In Jeremiah 32:6-15, just before the siege of Jerusalem, God instructs Jeremiah to perform an act as a sign that the Jews would return to the land. This passage is about inheritance and redemption of property, in which Jeremiah is the kinsman-redeemer, similar to Boaz (Ruth 4:1-11). At God's direction, Jeremiah pays the purchase price, signs and seals the deed, and performs it all in the presence of witnesses.
Verse 11 refers to the purchase deed in the singular but later describes it as “boththat which was sealed . . . and that which was open.” These title deeds consisted of duplicates. One copy was left open so the contents could be read by any interested party, while the second copy was sealed to ensure that no tampering could be done. When it was time to buy back the property, the sealed copy would be unsealed to verify the original agreement. The only person with authority to unseal the deed, however, was the rightful owner—the one redeeming the property.
Consider how this applies to the scroll of Revelation 5. In type, it is not merely a prophetic scroll of judgment but a sealed title deed! Its sealing is not due to its contents being truly secret since the majority of its contents can be found in other places. God's prophets warn about religious deception; wars; famines; pestilences and earthquakes; the deaths of God's servants; great signs in the heavens; and the future Kingdom. In other words, in the words of the prophets, we already have the open deed, though it is fragmented and not in time-sequence. The essence of what John sees as the seals are opened has not been completely hidden from human knowledge; the prophets have already, at least in part, spoken of each of them.
Also, we have Jesus' testimony in the Olivet Prophecy, of which the Revelation scroll is essentially an expansion, particularly regarding the Seventh Seal. The two prophecies describe the same judgment events in the same order. In type, then, the gospel of the Kingdom of God, including the Olivet Prophecy, is like the open deed that we can consult at any time.
Thus, the Revelation scroll remains sealed until the right time for a different purpose—not because of wholly secret contents, but because the seals denote that only the one claiming the property at issue is legally allowed to open the scroll. John sees the scroll in the Father's right hand because the time has come to release the seals. It is time for the property to be redeemed and the proper ownership to be legally determined. With the sealed scroll in the Eternal Judge's right hand, a strong angel—an officer of the court, so to speak—issues a challenge for the worthy party to step forward and claim what is his.

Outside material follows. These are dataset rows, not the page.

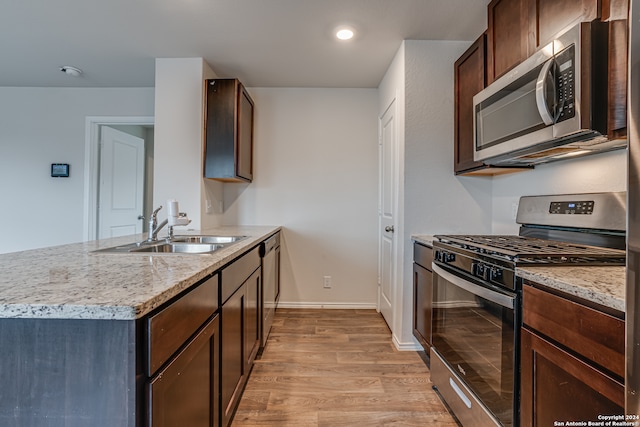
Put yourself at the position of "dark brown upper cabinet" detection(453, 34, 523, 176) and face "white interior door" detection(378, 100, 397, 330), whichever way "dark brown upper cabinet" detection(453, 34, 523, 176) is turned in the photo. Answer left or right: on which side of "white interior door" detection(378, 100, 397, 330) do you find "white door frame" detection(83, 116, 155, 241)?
left

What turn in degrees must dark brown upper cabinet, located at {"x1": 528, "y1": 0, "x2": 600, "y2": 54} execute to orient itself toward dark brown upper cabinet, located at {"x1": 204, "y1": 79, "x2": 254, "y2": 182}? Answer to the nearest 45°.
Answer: approximately 45° to its right

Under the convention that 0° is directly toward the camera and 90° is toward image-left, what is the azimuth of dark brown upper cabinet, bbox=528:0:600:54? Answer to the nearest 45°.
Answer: approximately 45°

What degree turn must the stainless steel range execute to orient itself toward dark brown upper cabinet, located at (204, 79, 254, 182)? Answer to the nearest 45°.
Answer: approximately 45° to its right

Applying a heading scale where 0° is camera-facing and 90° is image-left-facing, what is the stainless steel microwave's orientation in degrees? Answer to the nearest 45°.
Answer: approximately 45°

Understanding this scroll answers why John wept so much: He was looking at the title deed of all things! God is praised for creating “all things” (Revelation 4:11), and He has appointed the Son as heir of “all things” (Hebrews 1:2). However, the world and its inhabitants are presently in Satan's hand. He currently holds the property in question, having the whole world under his sway (I John 5:19).

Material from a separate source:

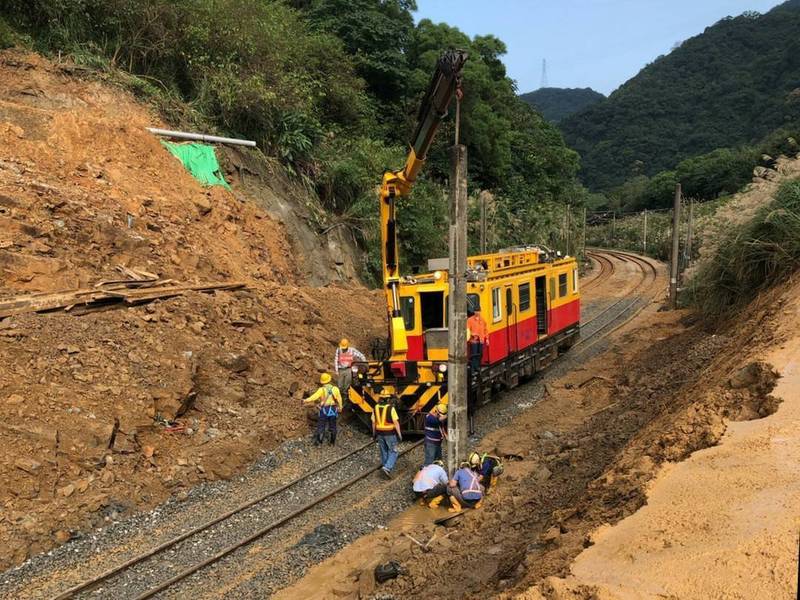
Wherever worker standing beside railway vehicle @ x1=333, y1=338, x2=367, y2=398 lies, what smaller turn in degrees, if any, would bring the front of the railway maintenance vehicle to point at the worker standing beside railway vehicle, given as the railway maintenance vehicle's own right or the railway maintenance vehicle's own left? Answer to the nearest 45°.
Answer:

Thus, the ownership of the creation and the whole purpose of Elohim in creating humanity in God's image are hanging in the balance—and nobody is found who could claim it. The weight of what it would mean for the deed to go unredeemed—for the world to continue with Satan as its ruler—must have overwhelmed John.

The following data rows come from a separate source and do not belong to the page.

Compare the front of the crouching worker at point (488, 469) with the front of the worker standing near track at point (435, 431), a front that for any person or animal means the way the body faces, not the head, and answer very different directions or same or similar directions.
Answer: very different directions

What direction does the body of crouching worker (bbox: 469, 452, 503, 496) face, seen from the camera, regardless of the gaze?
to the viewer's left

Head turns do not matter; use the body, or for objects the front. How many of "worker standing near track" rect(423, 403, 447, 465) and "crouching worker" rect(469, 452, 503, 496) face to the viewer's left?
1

Having paid the ultimate purchase price for His property, the Lamb alone is worthy to open the sealed deed. The Lamb even provides His own witnesses to testify of His eligibility—His claim on His property—throughout His earthly ministry (John 1:6-8, 15); after His death (Acts 1:8, 22; 2:32; 3:15; 4:33; 5:32; 10:39; 13:31; 14:17; 22:15; 23:11); in every martyr willing to die for his Kingdom and King (Revelation 6:9-11); and in two final witnesses of the Lamb's right to all things (Revelation 11:3-13).